• [Goal of the exercise]: Keep the wording of every entry exactly as it is while leaving the pictures out of your copy.

Extracted records
────────────────────────────────────────
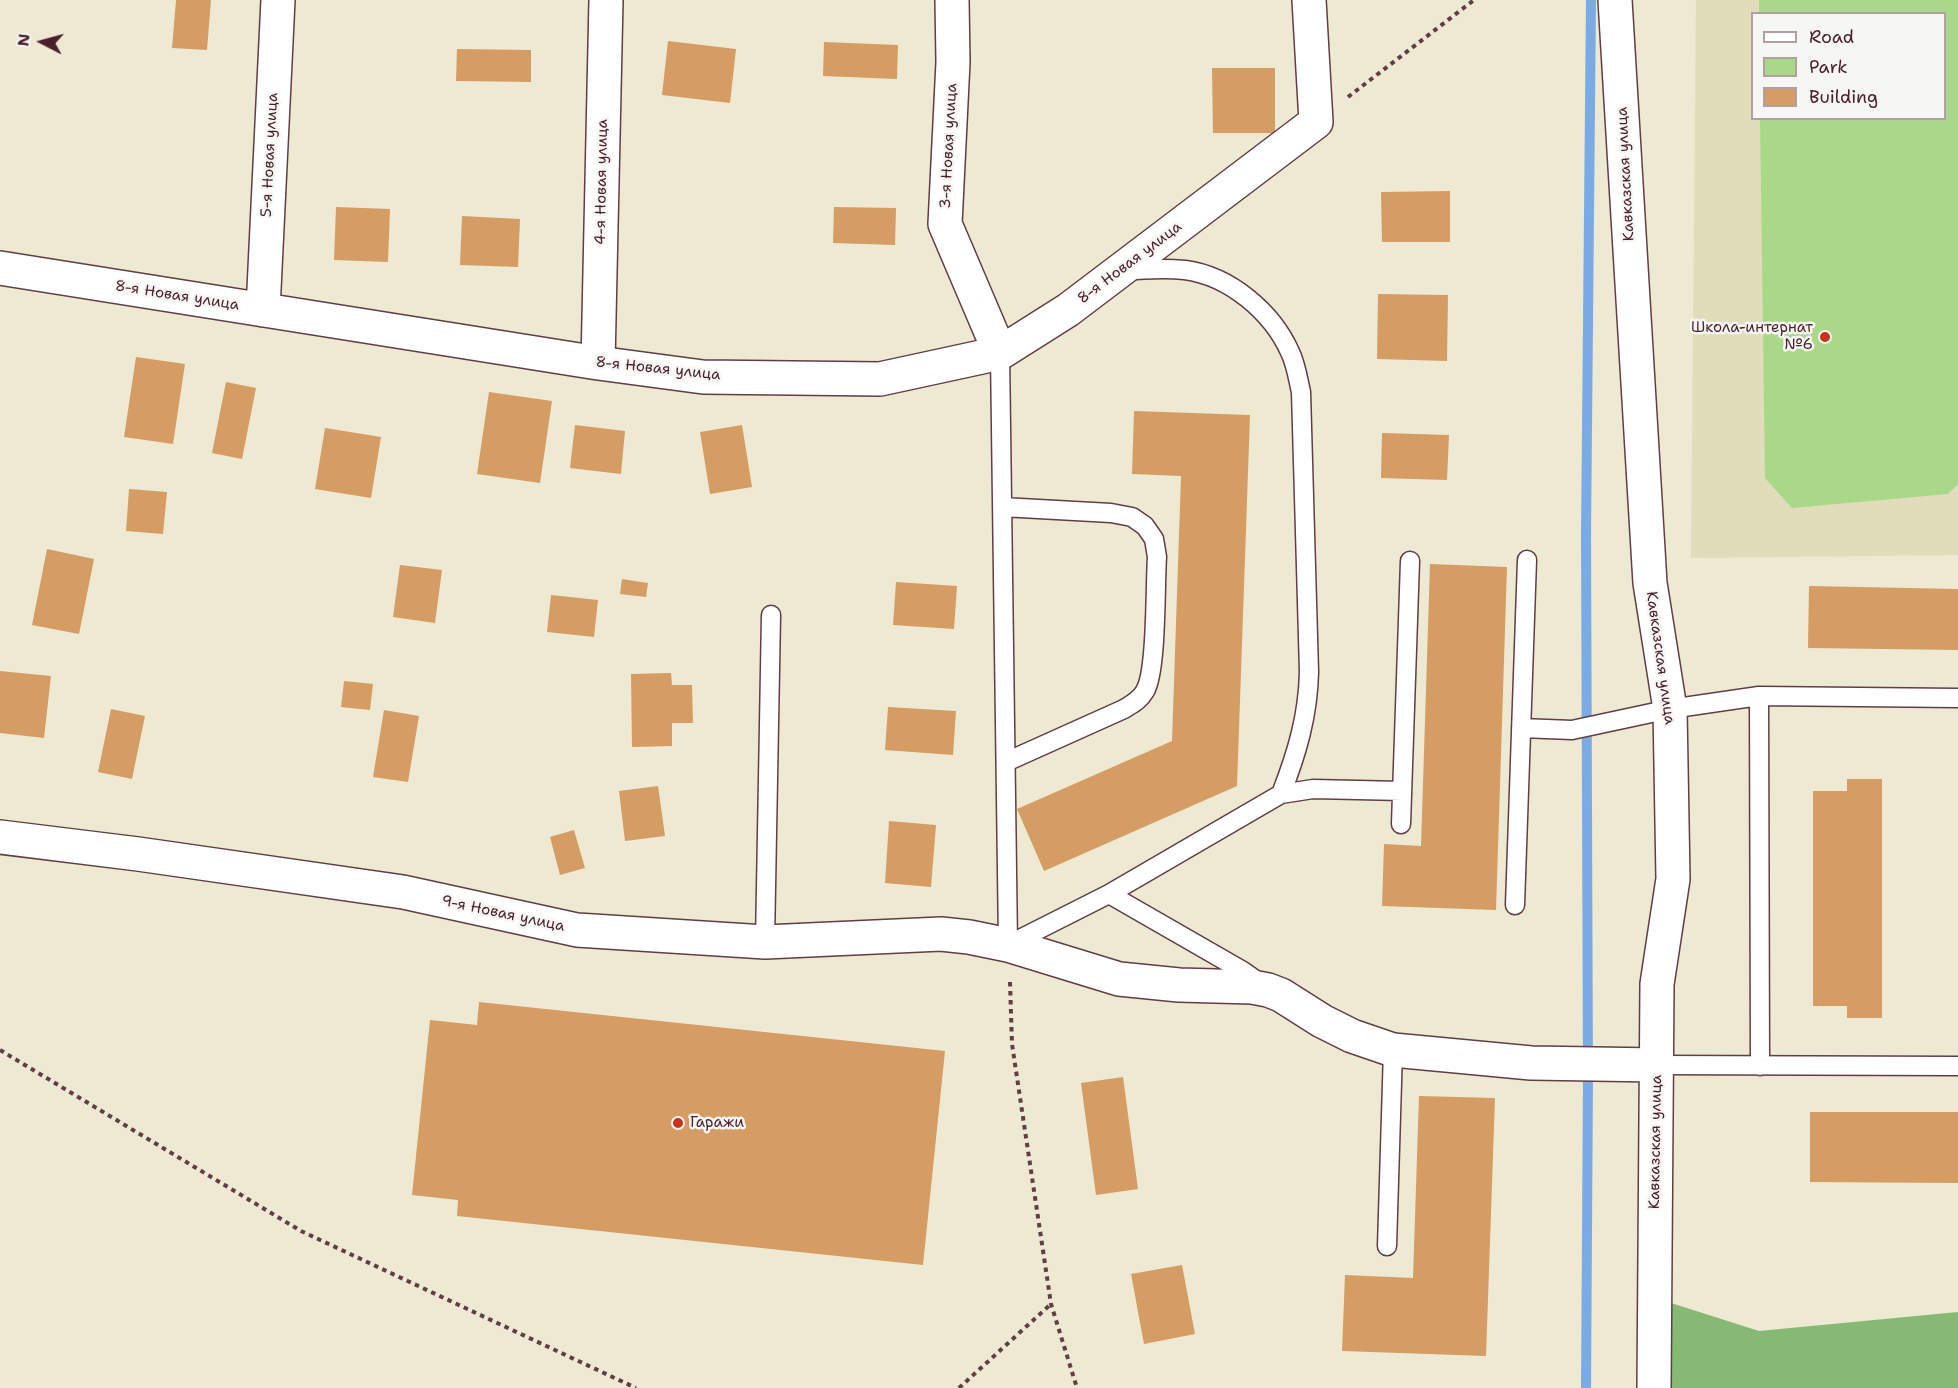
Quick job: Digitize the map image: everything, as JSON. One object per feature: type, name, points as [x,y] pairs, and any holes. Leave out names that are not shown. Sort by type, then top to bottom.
[{"type":"street","name":"5-я Новая улица","points":[[262,310],[278,0]]},
{"type":"street","name":"4-я Новая улица","points":[[598,363],[606,0]]},
{"type":"street","name":"3-я Новая улица","points":[[952,0],[953,62],[945,225],[1000,353]]},
{"type":"street","points":[[1309,0],[1316,122]]},
{"type":"street","name":"Кавказская улица","points":[[1616,0],[1650,583],[1670,709],[1673,879],[1644,1065],[1654,1388]]},
{"type":"street","name":"8-я Новая улица","points":[[0,268],[598,363],[703,377],[880,379],[1000,353],[1068,310],[1316,122]]},
{"type":"street","name":"9-я Новая улица","points":[[0,837],[403,892],[577,930],[765,942],[941,934],[1008,945],[1119,978],[1179,985],[1252,987],[1268,990]]},
{"type":"street","points":[[1268,990],[1281,995],[1322,1021],[1352,1036],[1393,1050],[1532,1063],[1644,1065]]},
{"type":"lane","points":[[1119,272],[1152,268],[1188,271],[1224,283],[1257,306],[1277,329],[1291,353],[1301,392],[1309,696],[1302,732],[1281,794]]},
{"type":"lane","points":[[1000,353],[1008,945],[1109,894],[1281,794],[1313,789],[1402,792]]},
{"type":"lane","points":[[1002,507],[1111,513],[1132,517],[1145,526],[1154,539],[1157,557],[1151,671],[1146,690],[1138,701],[1006,762]]},
{"type":"lane","points":[[1515,905],[1527,560]]},
{"type":"lane","points":[[1401,824],[1410,561]]},
{"type":"lane","points":[[765,942],[771,615]]},
{"type":"lane","points":[[1759,696],[1760,1066]]},
{"type":"lane","points":[[1521,728],[1572,730],[1670,709],[1759,696],[1958,698]]},
{"type":"lane","points":[[1109,894],[1243,971],[1268,990]]},
{"type":"lane","points":[[1387,1246],[1393,1050]]},
{"type":"lane","points":[[1644,1065],[1958,1065]]},
{"type":"path","points":[[1316,122],[1474,0]]},
{"type":"path","points":[[1008,945],[1012,1044],[1051,1304],[1077,1388]]},
{"type":"path","points":[[0,1050],[301,1231],[636,1388]]},
{"type":"path","points":[[959,1388],[1051,1304]]},
{"type":"shaded area","name":"Школа-интернат №6","points":[[1696,0],[1958,0],[1958,555],[1691,558]]},
{"type":"green space","name":"Школа-интернат №6","points":[[1759,0],[1958,0],[1958,484],[1948,494],[1792,508],[1765,478],[1760,120],[1946,120],[1946,12],[1759,12]]},
{"type":"green space","points":[[1671,1303],[1759,1331],[1958,1312],[1958,1388],[1670,1388]]},
{"type":"building","points":[[176,0],[211,0],[207,50],[172,48]]},
{"type":"building","points":[[668,41],[736,49],[730,103],[662,95]]},
{"type":"building","points":[[824,42],[898,45],[897,79],[823,76]]},
{"type":"building","points":[[457,49],[531,50],[531,82],[456,81]]},
{"type":"building","points":[[1212,68],[1275,68],[1275,133],[1213,133]]},
{"type":"building","points":[[1450,191],[1450,242],[1382,242],[1381,192]]},
{"type":"building","points":[[336,207],[390,209],[388,262],[334,260]]},
{"type":"building","points":[[834,207],[896,208],[895,245],[833,243]]},
{"type":"building","points":[[462,216],[520,219],[518,267],[460,265]]},
{"type":"building","points":[[1378,294],[1448,295],[1447,361],[1377,359]]},
{"type":"building","points":[[136,357],[185,364],[173,444],[124,437]]},
{"type":"building","points":[[226,382],[256,388],[242,459],[212,453]]},
{"type":"building","points":[[489,392],[552,401],[540,483],[477,474]]},
{"type":"building","points":[[1134,411],[1250,415],[1237,786],[1044,871],[1017,809],[1172,741],[1181,476],[1132,474]]},
{"type":"building","points":[[575,425],[625,431],[621,474],[570,468]]},
{"type":"building","points":[[742,425],[752,487],[710,494],[700,432]]},
{"type":"building","points":[[325,428],[381,437],[371,498],[315,489]]},
{"type":"building","points":[[1382,433],[1449,435],[1447,480],[1381,478]]},
{"type":"building","points":[[129,489],[167,492],[163,534],[126,531]]},
{"type":"building","points":[[47,549],[94,559],[79,634],[32,625]]},
{"type":"building","points":[[1430,564],[1507,567],[1496,910],[1382,906],[1384,844],[1421,846]]},
{"type":"building","points":[[400,565],[442,570],[435,623],[393,617]]},
{"type":"building","points":[[622,579],[648,583],[646,597],[620,594]]},
{"type":"building","points":[[896,582],[957,586],[954,629],[893,625]]},
{"type":"building","points":[[1809,586],[1958,589],[1958,650],[1808,648]]},
{"type":"building","points":[[551,595],[598,600],[594,637],[547,632]]},
{"type":"building","points":[[0,671],[51,676],[44,738],[0,733]]},
{"type":"building","points":[[671,673],[672,685],[692,685],[693,723],[672,723],[672,746],[632,747],[631,674]]},
{"type":"building","points":[[344,681],[373,684],[370,710],[341,707]]},
{"type":"building","points":[[888,707],[956,711],[953,755],[885,750]]},
{"type":"building","points":[[111,709],[145,716],[132,779],[98,772]]},
{"type":"building","points":[[384,710],[419,716],[408,782],[373,777]]},
{"type":"building","points":[[1847,779],[1882,779],[1882,1018],[1847,1018],[1847,1006],[1813,1006],[1813,791],[1847,791]]},
{"type":"building","points":[[658,786],[665,836],[625,841],[619,791]]},
{"type":"building","points":[[889,821],[936,825],[931,887],[885,883]]},
{"type":"building","points":[[574,830],[585,868],[560,875],[550,837]]},
{"type":"building","name":"Гаражи","points":[[479,1002],[945,1051],[923,1265],[457,1216],[458,1200],[412,1195],[430,1020],[477,1025]]},
{"type":"building","points":[[1123,1077],[1138,1189],[1096,1195],[1081,1083]]},
{"type":"building","points":[[1419,1096],[1495,1098],[1486,1356],[1342,1351],[1345,1275],[1413,1278]]},
{"type":"building","points":[[1810,1112],[1958,1112],[1958,1183],[1810,1182]]},
{"type":"building","points":[[1182,1265],[1195,1334],[1144,1344],[1131,1274]]},
{"type":"waterway","points":[[1586,1388],[1588,1077],[1586,535],[1591,0]]},
{"type":"place","name":"Школа-интернат №6","points":[[1825,337]]},
{"type":"place","name":"Гаражи","points":[[678,1123]]}]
────────────────────────────────────────
• [Response to the exercise]:
Quick job: Digitize the map image: everything, as JSON. One object per feature: type, name, points as [x,y] pairs, and any holes. Leave out names that are not shown. Sort by type, then top to bottom.
[{"type":"street","name":"5-я Новая улица","points":[[262,310],[278,0]]},
{"type":"street","name":"4-я Новая улица","points":[[598,363],[606,0]]},
{"type":"street","name":"3-я Новая улица","points":[[952,0],[953,62],[945,225],[1000,353]]},
{"type":"street","points":[[1309,0],[1316,122]]},
{"type":"street","name":"Кавказская улица","points":[[1616,0],[1650,583],[1670,709],[1673,879],[1644,1065],[1654,1388]]},
{"type":"street","name":"8-я Новая улица","points":[[0,268],[598,363],[703,377],[880,379],[1000,353],[1068,310],[1316,122]]},
{"type":"street","name":"9-я Новая улица","points":[[0,837],[403,892],[577,930],[765,942],[941,934],[1008,945],[1119,978],[1179,985],[1252,987],[1268,990]]},
{"type":"street","points":[[1268,990],[1281,995],[1322,1021],[1352,1036],[1393,1050],[1532,1063],[1644,1065]]},
{"type":"lane","points":[[1119,272],[1152,268],[1188,271],[1224,283],[1257,306],[1277,329],[1291,353],[1301,392],[1309,696],[1302,732],[1281,794]]},
{"type":"lane","points":[[1000,353],[1008,945],[1109,894],[1281,794],[1313,789],[1402,792]]},
{"type":"lane","points":[[1002,507],[1111,513],[1132,517],[1145,526],[1154,539],[1157,557],[1151,671],[1146,690],[1138,701],[1006,762]]},
{"type":"lane","points":[[1515,905],[1527,560]]},
{"type":"lane","points":[[1401,824],[1410,561]]},
{"type":"lane","points":[[765,942],[771,615]]},
{"type":"lane","points":[[1759,696],[1760,1066]]},
{"type":"lane","points":[[1521,728],[1572,730],[1670,709],[1759,696],[1958,698]]},
{"type":"lane","points":[[1109,894],[1243,971],[1268,990]]},
{"type":"lane","points":[[1387,1246],[1393,1050]]},
{"type":"lane","points":[[1644,1065],[1958,1065]]},
{"type":"path","points":[[1316,122],[1474,0]]},
{"type":"path","points":[[1008,945],[1012,1044],[1051,1304],[1077,1388]]},
{"type":"path","points":[[0,1050],[301,1231],[636,1388]]},
{"type":"path","points":[[959,1388],[1051,1304]]},
{"type":"shaded area","name":"Школа-интернат №6","points":[[1696,0],[1958,0],[1958,555],[1691,558]]},
{"type":"green space","name":"Школа-интернат №6","points":[[1759,0],[1958,0],[1958,484],[1948,494],[1792,508],[1765,478],[1760,120],[1946,120],[1946,12],[1759,12]]},
{"type":"green space","points":[[1671,1303],[1759,1331],[1958,1312],[1958,1388],[1670,1388]]},
{"type":"building","points":[[176,0],[211,0],[207,50],[172,48]]},
{"type":"building","points":[[668,41],[736,49],[730,103],[662,95]]},
{"type":"building","points":[[824,42],[898,45],[897,79],[823,76]]},
{"type":"building","points":[[457,49],[531,50],[531,82],[456,81]]},
{"type":"building","points":[[1212,68],[1275,68],[1275,133],[1213,133]]},
{"type":"building","points":[[1450,191],[1450,242],[1382,242],[1381,192]]},
{"type":"building","points":[[336,207],[390,209],[388,262],[334,260]]},
{"type":"building","points":[[834,207],[896,208],[895,245],[833,243]]},
{"type":"building","points":[[462,216],[520,219],[518,267],[460,265]]},
{"type":"building","points":[[1378,294],[1448,295],[1447,361],[1377,359]]},
{"type":"building","points":[[136,357],[185,364],[173,444],[124,437]]},
{"type":"building","points":[[226,382],[256,388],[242,459],[212,453]]},
{"type":"building","points":[[489,392],[552,401],[540,483],[477,474]]},
{"type":"building","points":[[1134,411],[1250,415],[1237,786],[1044,871],[1017,809],[1172,741],[1181,476],[1132,474]]},
{"type":"building","points":[[575,425],[625,431],[621,474],[570,468]]},
{"type":"building","points":[[742,425],[752,487],[710,494],[700,432]]},
{"type":"building","points":[[325,428],[381,437],[371,498],[315,489]]},
{"type":"building","points":[[1382,433],[1449,435],[1447,480],[1381,478]]},
{"type":"building","points":[[129,489],[167,492],[163,534],[126,531]]},
{"type":"building","points":[[47,549],[94,559],[79,634],[32,625]]},
{"type":"building","points":[[1430,564],[1507,567],[1496,910],[1382,906],[1384,844],[1421,846]]},
{"type":"building","points":[[400,565],[442,570],[435,623],[393,617]]},
{"type":"building","points":[[622,579],[648,583],[646,597],[620,594]]},
{"type":"building","points":[[896,582],[957,586],[954,629],[893,625]]},
{"type":"building","points":[[1809,586],[1958,589],[1958,650],[1808,648]]},
{"type":"building","points":[[551,595],[598,600],[594,637],[547,632]]},
{"type":"building","points":[[0,671],[51,676],[44,738],[0,733]]},
{"type":"building","points":[[671,673],[672,685],[692,685],[693,723],[672,723],[672,746],[632,747],[631,674]]},
{"type":"building","points":[[344,681],[373,684],[370,710],[341,707]]},
{"type":"building","points":[[888,707],[956,711],[953,755],[885,750]]},
{"type":"building","points":[[111,709],[145,716],[132,779],[98,772]]},
{"type":"building","points":[[384,710],[419,716],[408,782],[373,777]]},
{"type":"building","points":[[1847,779],[1882,779],[1882,1018],[1847,1018],[1847,1006],[1813,1006],[1813,791],[1847,791]]},
{"type":"building","points":[[658,786],[665,836],[625,841],[619,791]]},
{"type":"building","points":[[889,821],[936,825],[931,887],[885,883]]},
{"type":"building","points":[[574,830],[585,868],[560,875],[550,837]]},
{"type":"building","name":"Гаражи","points":[[479,1002],[945,1051],[923,1265],[457,1216],[458,1200],[412,1195],[430,1020],[477,1025]]},
{"type":"building","points":[[1123,1077],[1138,1189],[1096,1195],[1081,1083]]},
{"type":"building","points":[[1419,1096],[1495,1098],[1486,1356],[1342,1351],[1345,1275],[1413,1278]]},
{"type":"building","points":[[1810,1112],[1958,1112],[1958,1183],[1810,1182]]},
{"type":"building","points":[[1182,1265],[1195,1334],[1144,1344],[1131,1274]]},
{"type":"waterway","points":[[1586,1388],[1588,1077],[1586,535],[1591,0]]},
{"type":"place","name":"Школа-интернат №6","points":[[1825,337]]},
{"type":"place","name":"Гаражи","points":[[678,1123]]}]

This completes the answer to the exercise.